The END-PANIC registry does not contain information about clinical intervention (i.e., decompressive craniectomy) or the lateralization of the insult (i.e. presence and direction of midline shift, side of the insult etc.) and this limited the scope of the present study. It is plausible to assume that the presence of a lateralizing pathology would augment the occurrence (or even the magnitude) of a NPi differential and that, on the contrary, clinical intervention would improve the differential. We leave these hypotheses open for future investigation.
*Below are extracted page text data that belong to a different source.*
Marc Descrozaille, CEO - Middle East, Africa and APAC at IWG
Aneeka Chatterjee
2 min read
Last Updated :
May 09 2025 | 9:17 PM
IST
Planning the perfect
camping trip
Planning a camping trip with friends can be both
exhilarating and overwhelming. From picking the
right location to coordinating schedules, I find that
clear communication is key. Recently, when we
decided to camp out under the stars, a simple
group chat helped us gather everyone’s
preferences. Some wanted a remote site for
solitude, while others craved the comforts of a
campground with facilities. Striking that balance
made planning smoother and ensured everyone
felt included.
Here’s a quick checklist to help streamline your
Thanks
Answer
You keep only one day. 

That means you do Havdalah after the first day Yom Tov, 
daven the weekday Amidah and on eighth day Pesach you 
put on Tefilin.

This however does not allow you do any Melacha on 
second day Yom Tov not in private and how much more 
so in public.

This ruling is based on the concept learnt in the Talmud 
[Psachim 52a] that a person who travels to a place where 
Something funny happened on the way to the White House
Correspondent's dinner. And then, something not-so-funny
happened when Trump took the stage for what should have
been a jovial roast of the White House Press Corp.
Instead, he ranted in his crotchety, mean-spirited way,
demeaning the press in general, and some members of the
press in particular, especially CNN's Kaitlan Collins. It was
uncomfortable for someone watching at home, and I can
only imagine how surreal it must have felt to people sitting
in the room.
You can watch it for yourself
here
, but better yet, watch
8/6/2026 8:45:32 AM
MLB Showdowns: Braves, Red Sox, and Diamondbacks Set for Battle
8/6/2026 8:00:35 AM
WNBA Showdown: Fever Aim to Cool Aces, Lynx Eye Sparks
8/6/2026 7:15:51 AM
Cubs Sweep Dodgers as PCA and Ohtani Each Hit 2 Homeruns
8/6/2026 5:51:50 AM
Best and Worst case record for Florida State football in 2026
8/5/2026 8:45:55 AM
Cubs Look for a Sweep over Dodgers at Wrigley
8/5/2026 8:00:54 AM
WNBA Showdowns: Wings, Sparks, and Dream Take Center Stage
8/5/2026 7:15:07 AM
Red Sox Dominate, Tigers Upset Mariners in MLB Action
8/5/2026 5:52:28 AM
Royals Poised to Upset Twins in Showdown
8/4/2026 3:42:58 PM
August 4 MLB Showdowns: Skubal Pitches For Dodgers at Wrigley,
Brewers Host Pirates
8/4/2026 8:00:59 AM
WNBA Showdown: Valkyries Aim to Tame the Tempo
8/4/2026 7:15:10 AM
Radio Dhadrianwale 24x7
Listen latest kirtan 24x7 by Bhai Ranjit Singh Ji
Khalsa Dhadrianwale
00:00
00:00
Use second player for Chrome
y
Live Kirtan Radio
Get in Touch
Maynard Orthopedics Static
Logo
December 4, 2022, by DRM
The assessment and monitoring of the pupil light reflex is standard of practice in critical care and it is generally widely understood that the reversal of a pupillary abnormality is to be considered as a favorable sign towards a better prognosis; see for example the guidelines of the Brain Trauma Foundation [22]. We assume that the same rationale applies to the NPi differential although this might not be always the case. The temporal distribution of the differential (or NPis), i.e. number of abnormalities, whether it is a refractory or not, duration and magnitude of the abnormalities, etc. could all be critical aspects of the differential to be considered together with the mere observation of a simple reversal. Analysis of time series or trending and a new study on this subject is currently undergoing.

The length of stay in the neuro-ICU and the frequency of pupil assessment was not consistent across the population and this could have biased the probability of detecting a differential or an abnormal NPi. This is always the case for all those clinical assessments that cannot be monitored continually (like ICP for example) since there is always the risk to miss significant but temporary events which, of course, are more likely to be caught later if the stay in the neuro ICU is extended (while the neurologic conditions persist). We checked this aspect in our analysis by partitioning the DC mRS by the length of the stay and the frequency (or number of measurements per patient) and we found the same relationships and statistical significance as reported in Figs. 2 and 3. Increasing the frequency is always good practice in pupillary assessment as it likely improves the sensitivity for detecting neuroworsening or prognosticating poor outcome. This study shows however that just even one abnormality (whether in the differential or in the NPi) must warrant the clinician’s attention independently of the time required or the number of measurements needed for that abnormality to be observed.

The population in the END-PANIC registry is very heterogenous and different types of injuries might have different effects on the pupillary neuropathway of the pupil light reflex and its symmetry. It was beyond the scope of the present report to dissect all the neurological conditions in the registry into more homogeneous groups; the role and significance of the differential might vary, and this is undoubtedly an important area for future research. Automated handheld infrared pupillometry and the use of the NPi have become a standard of practice in the care and management of patients in cardiovascular and neurological intensive care; but, they might be not yet used at their full potential. The main purpose of this study was to introduce for the first time the notion of NPi differential and thus direct clinicians’ attention and stimulate discussion on this critical aspect of pupillometry in all possible neuropathologies where pupillary assessment and the NPi are important.

Conclusion

The presence of an NPi differential is associated with a higher mRS at discharge, indicating a higher level of patient disability. This association is consistent even in those circumstances when both NPi values are always normal (≥ 3.0). Therefore, the NPi differential may be a prognostic indicator that clinicians should consider in decision making when managing patients with neurological injury.